---- RECORDED INFORMATION
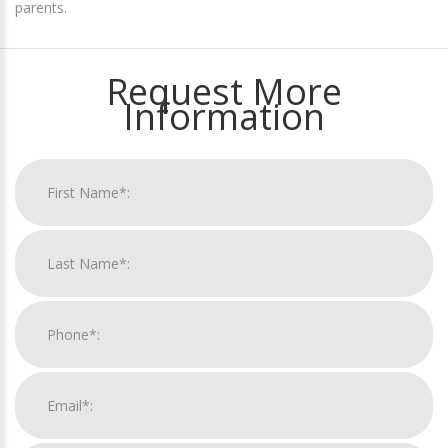
parents.
Request More
Information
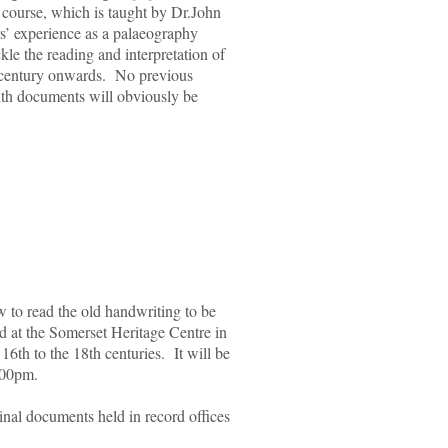
 course, which is taught by Dr.John
rs’ experience as a palaeography
ackle the reading and interpretation of
h century onwards. No previous
with documents will obviously be
ow to read the old handwriting to be
d at the Somerset Heritage Centre in
6th to the 18th centuries. It will be
.00pm.
ginal documents held in record offices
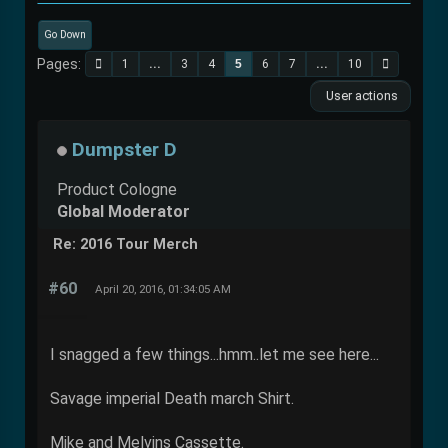
Go Down
Pages
1
...
3
4
5
6
7
...
10
User actions
Dumpster D
Product Cologne
Global Moderator
Re: 2016 Tour Merch
#60
April 20, 2016, 01:34:05 AM
I snagged a few things...hmm..let me see here...
Savage imperial Death march Shirt.
Mike and Melvins Cassette.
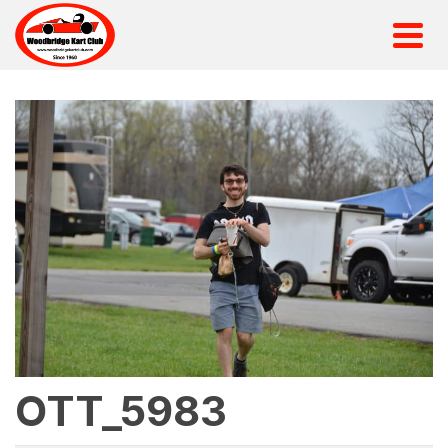
OTT_5983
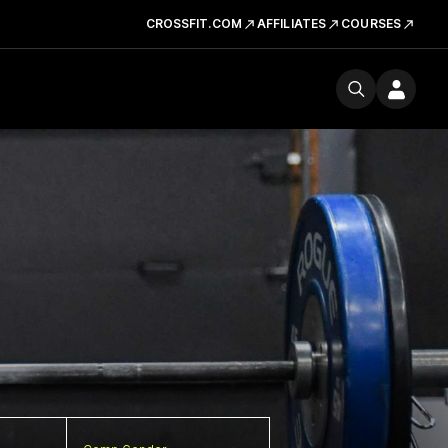
CROSSFIT.COM
AFFILIATES
COURSES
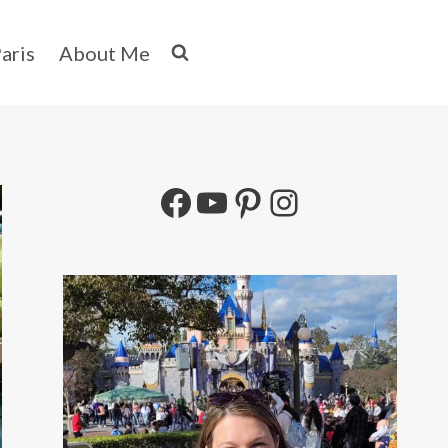
aris
About Me
Facebook
YouTube
Pinterest
Instagram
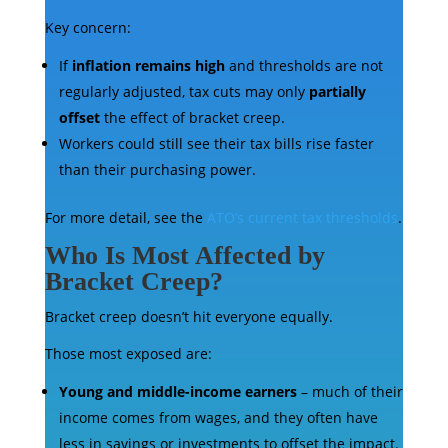
Key concern:
If
inflation remains high
and thresholds are not
regularly adjusted, tax cuts may only
partially
offset
the effect of bracket creep.
Workers could still see their tax bills rise faster
than their purchasing power.
For more detail, see the
ATO’s current tax thresholds
.
Who Is Most Affected by
Bracket Creep?
Bracket creep doesn’t hit everyone equally.
Those most exposed are:
Young and middle-income earners
– much of their
income comes from wages, and they often have
less in savings or investments to offset the impact.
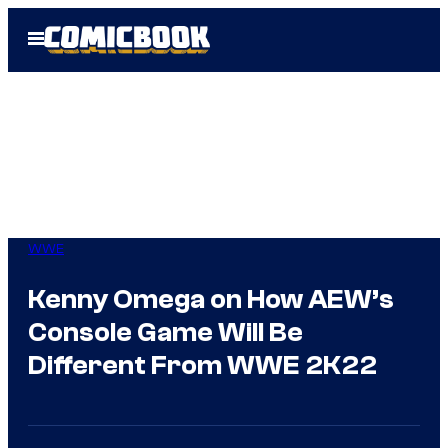
Skip
Open
to
Menu
content
WWE
Kenny Omega on How AEW’s
Console Game Will Be
Different From WWE 2K22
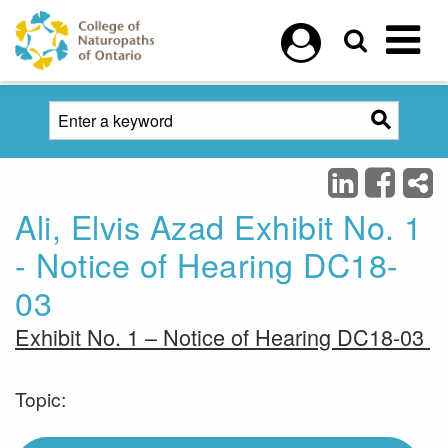
Skip to main content
Ali, Elvis Azad Exhibit No. 1
- Notice of Hearing DC18-
03
Exhibit No. 1 – Notice of Hearing DC18-03
Topic:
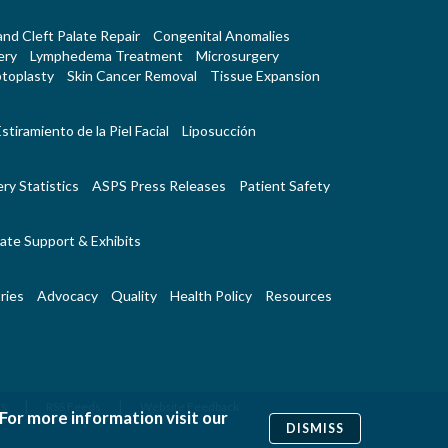
 and Cleft Palate Repair
Congenital Anomalies
ery
Lymphedema Treatment
Microsurgery
toplasty
Skin Cancer Removal
Tissue Expansion
stiramiento de la Piel Facial
Liposucción
ry Statistics
ASPS Press Releases
Patient Safety
ate Support & Exhibits
ries
Advocacy
Quality
Health Policy
Resources
|
|
Us
RSS Feeds
Website Feedback
 For more information visit our
DISMISS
--------
» ACTION ITEM
Quote the lines of the listing from the one containing "course, which is taught by Dr.John" through the one containing "ginal documents held in record offices", including both.

» EXERCISE RESPONSE
 course, which is taught by Dr.John
rs’ experience as a palaeography
ackle the reading and interpretation of
h century onwards. No previous
with documents will obviously be
ow to read the old handwriting to be
d at the Somerset Heritage Centre in
6th to the 18th centuries. It will be
.00pm.
ginal documents held in record offices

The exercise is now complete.